**Exercises to complete**.
a) Name every political party that the passage on Portuguese politics mentions.
b) Write a continuation of the passage on Portuguese politics, starting after its final sentence.

**Text**.
"""

In Greece - which unlike Portugal is still in a bailout programme after seven years - the IMF has warned that decaying infrastructure is hampering growth while basic public services such as transport and health care are being compromised.

Costa has promised to raise public works spending this year by 20 percent. “It’s necessary to invest more, but with prudence in order not to upset the balance of our public accounts,” he said in a recent speech.

TENDING TO TRUST

Portugal has another problem, a debt burden that at 130 percent of GDP is proportionately the third biggest in Europe after Greece and Italy. The EU is pressing for this to be cut.

Still, voters are willing to credit the alliance. In the EU’s latest Eurobarometer survey, the number of Portuguese who “tend to trust” their government jumped to 39 percent in late 2016 from just 15 percent at the time of the 2015 election.

Support for the Communists and Left Bloc has slipped since the election when they won 8.25 and 10.2 percent respectively. But the Socialists are now just about the most popular mainstream centre-left party in western Europe. Their gains have come at the expense of the centre-right Social Democrats who ruled from 2011 to 2015 and emerged the biggest party in the last elections, only to be outflanked by the alliance.

Centrist voters - who doubted in 2015 the alliance could tame the excessive spending that many blame for Portugal’s debt crisis - appear to be regaining confidence in the Socialists.

All broad policy elements, including budgets and the pace of social policies like raising the minimum wage, were agreed by the alliance before the election.

"""

**Recorded data**.
"""

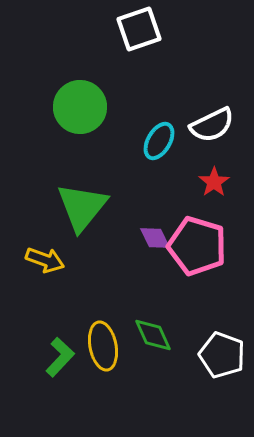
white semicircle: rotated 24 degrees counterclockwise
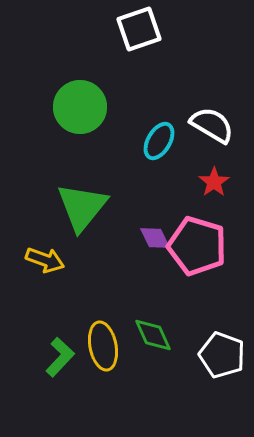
white semicircle: rotated 123 degrees counterclockwise
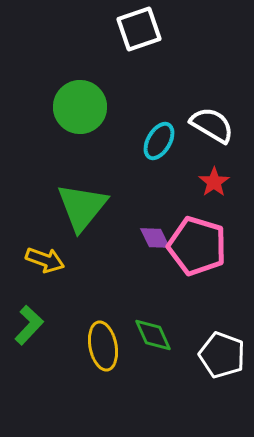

"""

**Exercise responses**.
a) Communists, Left Bloc, Socialists, Social Democrats

b)
Costa’s job in achieving internal harmony may also have been made by easier by the fact that the far left is represented by two parties competing for votes. “The Socialists prefer to negotiate with both of them, in other words creating a dynamic of rivalry between the two smaller parties that helps to moderate them,” said political analyst Marina Costa Lobo.

Likewise, the lack of a formal coalition also helps by allowing all three parties to maintain their own identities. That means the Left Bloc and Communists can continue to push for a renegotiation of Portugal’s debts, even though this is not included in the agreement with the Socialists, thereby posing no threat to the government’s efforts to control the budget.

There are risks, not least if the euro zone debt crisis were to reignite, but it’s a case of so far, so good. “In principle, the longer this continues, especially for the electorate on the left, showing positive results in economic terms, the better,” said political analyst Antonio Costa Pinto. ($1 = 0.9327 euros) (editing by David Stamp)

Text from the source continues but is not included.